Ser Criticado

“Amo más el examen crítico de los rectos que temo la dentellada de los impíos. Con alegría se complace la hermosa y modestísima caridad en aceptar la sencillez de la mirada colombina, mientras evita la cauta humildad el diente canino y embota la sólida certeza el filo del error. Prefiero ser criticado por un cualquiera que alabado por el que yerra o adula. No teme la crítica el enamorado de la verdad, pues o se censura como adversario o como amigo. Si el enemigo insulta, se ha de tolerar; si yerra el amigo, se le ha de adoctrinar, y si enseña, ha de ser escuchado” (La Trinidad 2, 1, 1)


Trinidad, Único Dios

“Por lo cual, con la ayuda del Señor, nuestro Dios, intentaré contestar, según mis posibles, a la cuestión que mis adversarios piden, a saber, que la Trinidad es un solo, único y verdadero Dios, y cuan rectamente se dice, cree y entiende que el Padre, el Hijo y el Espíritu Santo son de una misma esencia o substancia” (La Trinidad I, 2, 4).

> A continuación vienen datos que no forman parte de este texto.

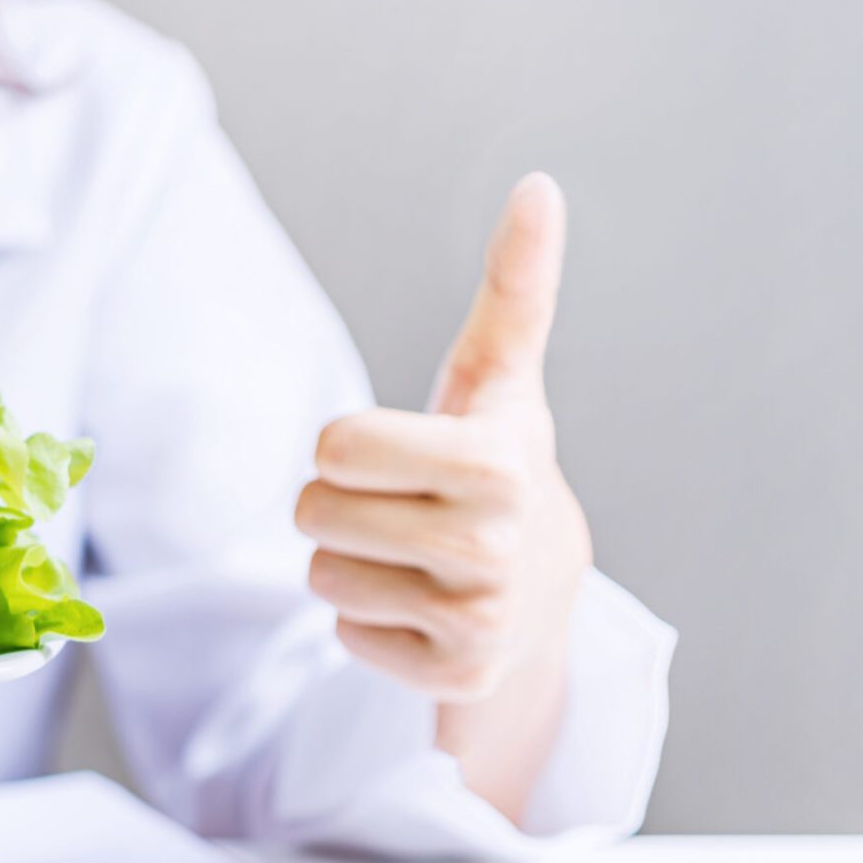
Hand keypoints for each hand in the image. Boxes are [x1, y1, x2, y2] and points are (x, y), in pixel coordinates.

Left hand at [295, 175, 591, 816]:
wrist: (547, 597)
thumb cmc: (496, 467)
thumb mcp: (500, 379)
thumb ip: (514, 288)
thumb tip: (539, 184)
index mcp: (499, 458)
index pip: (336, 445)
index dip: (347, 445)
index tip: (399, 452)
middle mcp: (499, 544)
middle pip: (315, 514)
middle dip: (337, 507)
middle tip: (400, 509)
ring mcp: (484, 619)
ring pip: (320, 577)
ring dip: (347, 565)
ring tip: (411, 559)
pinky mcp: (458, 678)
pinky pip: (343, 637)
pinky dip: (366, 624)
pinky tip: (421, 612)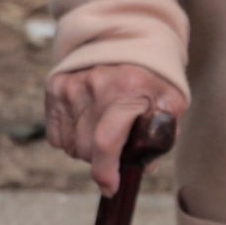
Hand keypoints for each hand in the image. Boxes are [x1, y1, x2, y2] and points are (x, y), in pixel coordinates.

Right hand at [43, 61, 186, 195]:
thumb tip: (142, 166)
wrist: (125, 37)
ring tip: (104, 129)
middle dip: (103, 159)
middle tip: (119, 146)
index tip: (110, 187)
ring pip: (70, 145)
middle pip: (87, 150)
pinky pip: (55, 136)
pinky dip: (70, 138)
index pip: (106, 141)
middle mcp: (95, 85)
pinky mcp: (54, 86)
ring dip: (86, 149)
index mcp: (128, 89)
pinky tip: (87, 123)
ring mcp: (70, 85)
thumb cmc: (152, 77)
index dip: (106, 172)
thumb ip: (164, 133)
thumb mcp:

Contemplación de las Criaturas

“Era nuestra intención adiestrar al lector en la contemplación de las criaturas, con el fin de que pudiera conocer a su Hacedor; y en nuestra búsqueda llegamos hasta la imagen de Dios, que es el hombre, en lo que tiene de más noble sobre los animales, es decir, su razón o inteligencia y cuanto pueda enunciarse del alma racional e intelectiva, siempre que pertenezca a esa realidad que llamamos mente o ánimo” (La Trinidad 15, 1, 1).


Que Dios sea Trinidad

“Que Dios sea Trinidad es lo que debemos probar, no sólo a los creyentes, fundados en la autoridad de la Escritura, sino incluso, si ello es posible, a los hombres de inteligencia despierta, apoyados en argumentos de razón. Dije si ello es posible; el por qué lo indicará mejor nuestro razonar a lo largo de la discusión” (La Trinidad 15, 1, 1).

Fe en el Mediador

“Y si el último día de esta vida le sorprende a uno en el progreso y crecimiento, conservando viva su fe en el Mediador, será conducido a presencia de aquel Dios que él honró, para recibir de El su perfección, y será recibido por los santos ángeles, volviendo a tomar al fin de los siglos su cuerpo, ahora incorruptible, no con destino a la gehena, sino a la gloria. Entonces la semejanza de Dios será perfecta en esta imagen, cuando haya lugar la visión perfecta de Dios” (La Trinidad 14, 17, 23).

Trinidad Soberana

“Se la recuerda por la memoria, se la contempla por la inteligencia y se la abraza por amor, descubriendo así la imagen de la trinidad soberana. Todo cuanto alienta y vive en el hombre ha de referirse al recuerdo, a la visión y amor de esta Trinidad excelsa, para deleite, contemplación y recuerdo” (La trinidad 15, 20, 39).